Utah, Nev., Calif. get water conservation grants

$20M in Interior Department water conservation grants include projects in Utah, Nevada, Calif.

SALT LAKE CITY (AP) -- The U.S. Interior Department has awarded more than $20 million in grants for water conservation projects in 11 Western states, including several in Utah, Nevada and California.

The WaterSMART grants announced Wednesday will fund a total of 44 projects, including a plan to convert earthen irrigation canals in Utah by lining them or converting them to pipelines and the Southern Nevada Water Authority's landscape rebate program that provides homeowners incentives to convert their grass lawns to water-efficient landscaping more suitable to the desert.

The Las Vegas-based water authority was awarded a $300,000 grant toward a $3.3 million effort to expand its existing rebate program that is expected to result in the replacement of 2.6 million square feet of thirsty turf. It should result in a savings of 448 acre feet of water annually in the Colorado River, which provides supplies for southern Nevada, California and Arizona.

The Interior Department's Bureau of Reclamation estimates the grants will save more than 100,000 acre feet of water annually — enough to supply 400,000 people.

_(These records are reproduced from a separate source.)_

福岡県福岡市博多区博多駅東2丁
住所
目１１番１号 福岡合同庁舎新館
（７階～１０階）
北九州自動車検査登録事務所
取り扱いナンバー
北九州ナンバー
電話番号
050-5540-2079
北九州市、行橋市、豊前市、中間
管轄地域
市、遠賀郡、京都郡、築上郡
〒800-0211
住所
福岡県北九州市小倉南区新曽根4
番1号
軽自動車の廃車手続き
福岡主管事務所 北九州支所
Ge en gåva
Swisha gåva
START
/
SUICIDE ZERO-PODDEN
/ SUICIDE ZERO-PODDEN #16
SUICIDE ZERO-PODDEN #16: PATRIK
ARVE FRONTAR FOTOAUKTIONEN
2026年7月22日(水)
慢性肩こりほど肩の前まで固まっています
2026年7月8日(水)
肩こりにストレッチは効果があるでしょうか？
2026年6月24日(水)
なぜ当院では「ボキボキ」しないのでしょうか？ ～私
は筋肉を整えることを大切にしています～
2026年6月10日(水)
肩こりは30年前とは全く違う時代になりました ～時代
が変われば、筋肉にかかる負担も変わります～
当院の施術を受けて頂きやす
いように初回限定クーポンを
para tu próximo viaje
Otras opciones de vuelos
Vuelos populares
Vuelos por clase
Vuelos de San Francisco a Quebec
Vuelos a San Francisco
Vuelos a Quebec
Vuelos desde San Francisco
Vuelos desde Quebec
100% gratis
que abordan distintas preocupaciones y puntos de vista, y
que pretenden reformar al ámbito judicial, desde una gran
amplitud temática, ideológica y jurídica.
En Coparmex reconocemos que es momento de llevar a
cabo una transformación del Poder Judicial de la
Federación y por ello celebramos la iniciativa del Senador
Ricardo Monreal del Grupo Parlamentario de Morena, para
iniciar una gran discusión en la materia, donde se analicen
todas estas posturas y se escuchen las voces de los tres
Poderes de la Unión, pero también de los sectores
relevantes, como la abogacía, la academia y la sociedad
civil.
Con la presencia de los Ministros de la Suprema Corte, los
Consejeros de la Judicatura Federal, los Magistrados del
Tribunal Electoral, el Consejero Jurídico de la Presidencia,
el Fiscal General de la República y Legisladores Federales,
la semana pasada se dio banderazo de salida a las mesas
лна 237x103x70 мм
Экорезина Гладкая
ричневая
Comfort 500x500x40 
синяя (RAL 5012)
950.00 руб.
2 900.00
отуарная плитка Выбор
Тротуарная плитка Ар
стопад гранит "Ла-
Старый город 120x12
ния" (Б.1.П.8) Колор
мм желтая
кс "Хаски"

"Throughout the West, we're seeing that drought, growing populations, energy demands and basic environmental needs are stressing our finite water and energy supplies," Interior Secretary Sally Jewell said in announcing the grants

"These WaterSMART grants will help stretch water supplies and improve water and energy efficiencies in communities throughout the West to support sustainable uses of our limited resources," she said.

Utah's six projects were second only to California's 10.

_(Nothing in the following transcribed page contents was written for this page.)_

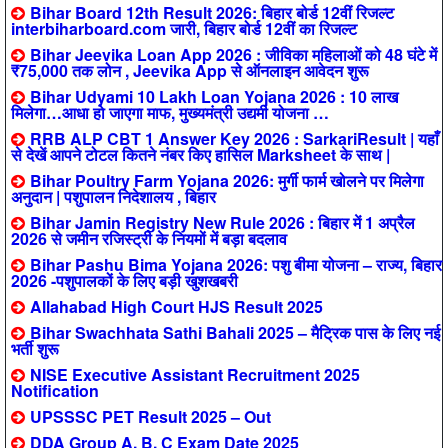
Bihar Board 12th Result 2026: बिहार बोर्ड 12वीं रिजल्ट
interbiharboard.com जारी, बिहार बोर्ड 12वीं का रिजल्ट
Bihar Jeevika Loan App 2026 : जीविका महिलाओं को 48 घंटे में
₹75,000 तक लोन , Jeevika App से ऑनलाइन आवेदन शुरू
Bihar Udyami 10 Lakh Loan Yojana 2026 : 10 लाख
मिलेगा…आधा हो जाएगा माफ, मुख्यमंत्री उद्यमी योजना …
RRB ALP CBT 1 Answer Key 2026 : SarkariResult | यहाँ
से देखें आपने टोटल कितने नंबर किए हासिल Marksheet के साथ |
Bihar Poultry Farm Yojana 2026: मुर्गी फार्म खोलने पर मिलेगा
अनुदान | पशुपालन निदेशालय , बिहार
Bihar Jamin Registry New Rule 2026 : बिहार में 1 अप्रैल
2026 से जमीन रजिस्ट्री के नियमों में बड़ा बदलाव
Bihar Pashu Bima Yojana 2026: पशु बीमा योजना – राज्य, बिहार
2026 -पशुपालकों के लिए बड़ी खुशखबरी
Allahabad High Court HJS Result 2025
Bihar Swachhata Sathi Bahali 2025 – मैट्रिक पास के लिए नई
भर्ती शुरू
NISE Executive Assistant Recruitment 2025
Notification
UPSSSC PET Result 2025 – Out
DDA Group A, B, C Exam Date 2025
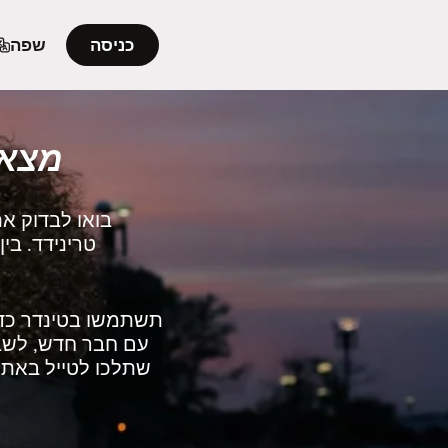
כניסה
שפה
מצאו
בואו לבדוק א
טרינידד. בי
תשתמשו בטינדר כדי
עם חבר חדש, לשבת
שתלכו לטייל באתרי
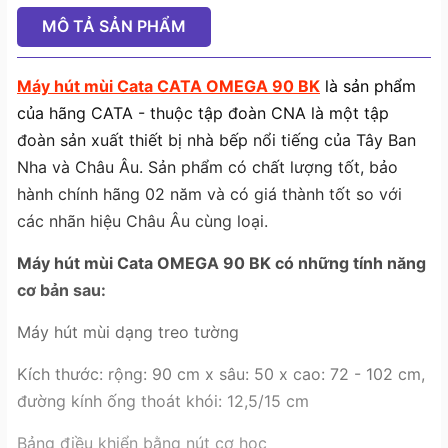
MÔ TẢ SẢN PHẨM
Máy hút mùi Cata CATA OMEGA 90 BK
là sản phẩm
của hãng CATA - thuộc tập đoàn CNA là một tập
đoàn sản xuất thiết bị nhà bếp nổi tiếng của Tây Ban
Nha và Châu Âu. Sản phẩm có chất lượng tốt, bảo
hành chính hãng 02 năm và có giá thành tốt so với
các nhãn hiệu Châu Âu cùng loại.
Máy hút mùi Cata OMEGA 90 BK
có những tính năng
cơ bản sau:
Máy hút mùi dạng treo tường
Kích thước: rộng: 90 cm x sâu: 50 x cao: 72 - 102 cm,
đường kính ống thoát khói: 12,5/15 cm
Bảng điều khiển bằng nút cơ học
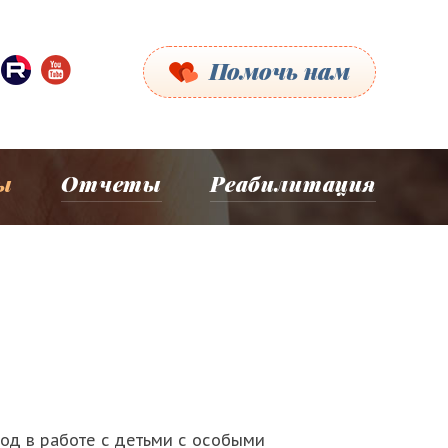
Помочь нам
ы
Отчеты
Реабилитация
од в работе с детьми с особыми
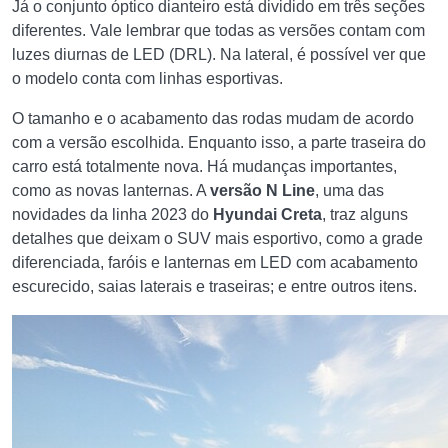
Já o conjunto óptico dianteiro está dividido em três seções
diferentes. Vale lembrar que todas as versões contam com
luzes diurnas de LED (DRL). Na lateral, é possível ver que
o modelo conta com linhas esportivas.
O tamanho e o acabamento das rodas mudam de acordo
com a versão escolhida. Enquanto isso, a parte traseira do
carro está totalmente nova. Há mudanças importantes,
como as novas lanternas. A
versão N Line
, uma das
novidades da linha 2023 do
Hyundai Creta
, traz alguns
detalhes que deixam o SUV mais esportivo, como a grade
diferenciada, faróis e lanternas em LED com acabamento
escurecido, saias laterais e traseiras; e entre outros itens.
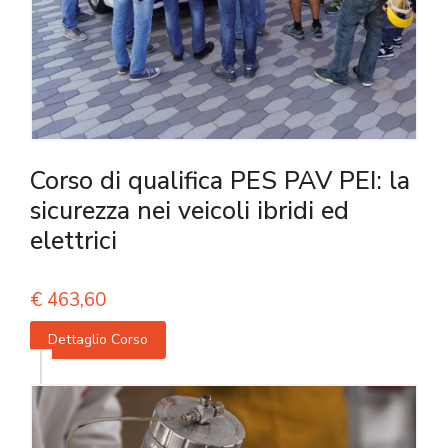
Corso di qualifica PES PAV PEI: la
sicurezza nei veicoli ibridi ed
elettrici
€
463,60
Dettaglio Corso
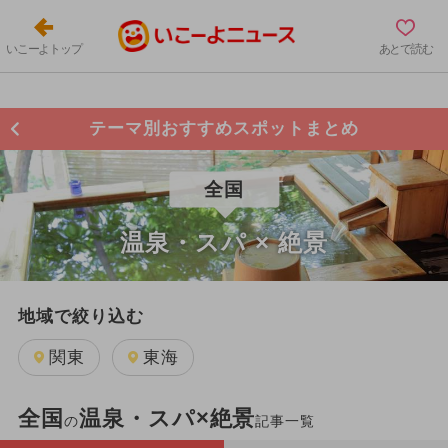
いこーよトップ
あとで読む
テーマ別おすすめスポットまとめ
全国
温泉・スパ × 絶景
地域で絞り込む
関東
東海
全国
温泉・スパ×絶景
の
記事一覧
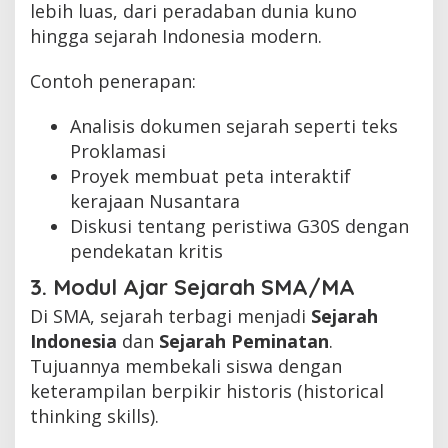
lebih luas, dari peradaban dunia kuno
hingga sejarah Indonesia modern.
Contoh penerapan:
Analisis dokumen sejarah seperti teks
Proklamasi
Proyek membuat peta interaktif
kerajaan Nusantara
Diskusi tentang peristiwa G30S dengan
pendekatan kritis
3. Modul Ajar Sejarah SMA/MA
Di SMA, sejarah terbagi menjadi
Sejarah
Indonesia
dan
Sejarah Peminatan
.
Tujuannya membekali siswa dengan
keterampilan berpikir historis (historical
thinking skills).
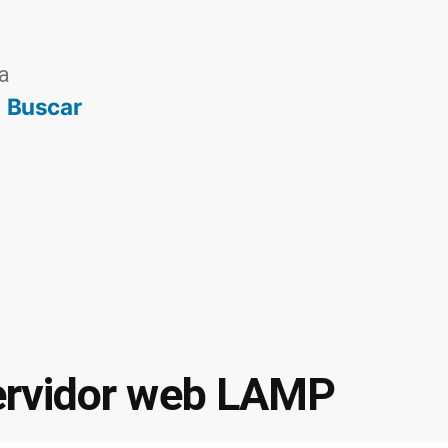
a
Buscar
servidor web LAMP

Utah's Fremont Irrigation Co., Cub River Irrigation Co. and Weber Basin Water Conservancy District each were awarded $1.5 million to help with efficiency projects on their canals.

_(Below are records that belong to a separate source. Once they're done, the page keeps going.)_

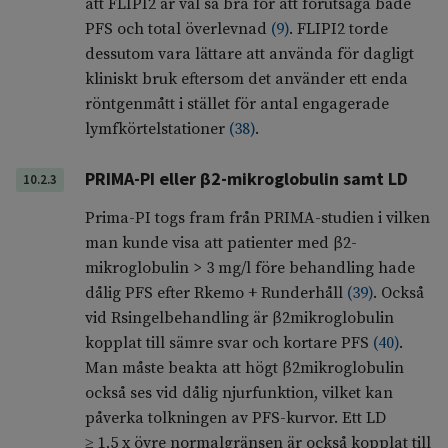
att FLIPI2 är väl så bra för att förutsäga både
PFS och total överlevnad
(
9
)
. FLIPI2 torde
dessutom vara lättare att använda för dagligt
kliniskt bruk eftersom det använder ett enda
röntgenmått i stället för antal engagerade
lymfkörtelstationer
(
38
)
.
PRIMA-PI eller β2-mikroglobulin samt LD
10.2.3
Prima-PI togs fram från PRIMA-studien i vilken
man kunde visa att patienter med β2-
mikroglobulin > 3 mg/l före behandling hade
dålig PFS efter Rkemo + Runderhåll
(
39
)
. Också
vid Rsingelbehandling är β2mikroglobulin
kopplat till sämre svar och kortare PFS
(
40
)
.
Man måste beakta att högt β2mikroglobulin
också ses vid dålig njurfunktion, vilket kan
påverka tolkningen av PFS-kurvor. Ett LD
≥ 1,5 x övre normalgränsen är också kopplat till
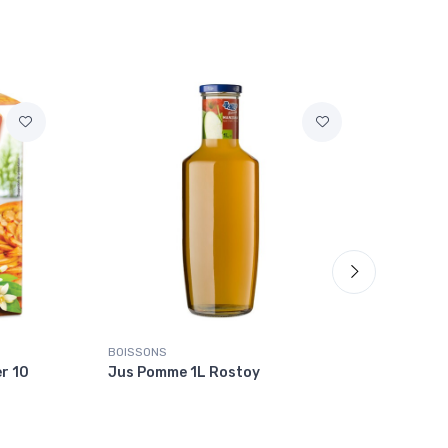
BOISSONS
BOISS
r 10
Jus Pomme 1L Rostoy
Nectar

Fremont Irrigation is spending $8.2 million overall on about 6 miles of new pipeline planned in southern Utah to help prevent seepage and evaporation. Cub River is doing the same with 6.5 miles of ditches in northern Utah's Middle Ditch Water Conservation District at a cost of $4 million.

Weber Basin has a $3.2 million plan to line approximately 2,900 feet of the Willard Canal in Layton.

The Strawberry Highlight Canal Company in Payson is getting a pair of $300,000 grants — one for its Lateral 31 Pipe Conversion project with about 4,000 feet of new pipeline and one to replace 3.5 miles of the open Genola canal system with 1.75 miles of new pipeline using a more direct delivery route. Those two projects combined are expected to cost nearly $1.5 million.

Northern Utah's Wellsville-Mendon Conservation District gets $183,000 for its $370,000 plan to line 2,250 feet of the Wellsville-Mendon Canal with rubber membrane and convert 1,800 feet of the Pump Canal to pipe.

California's biggest grants were $1.5 million for the Patterson Irrigation District to install three new pump stations and 3.7 miles of new pipeline in the San Joaquin Valley, and more than $1.4 million for the North Yuba Water District's $3.2 million plan to pipe the entire length of the 10-mile Upper Forbestown Canal in Northern California.

Grant recipients are required to provide at least a 50-percent funding match.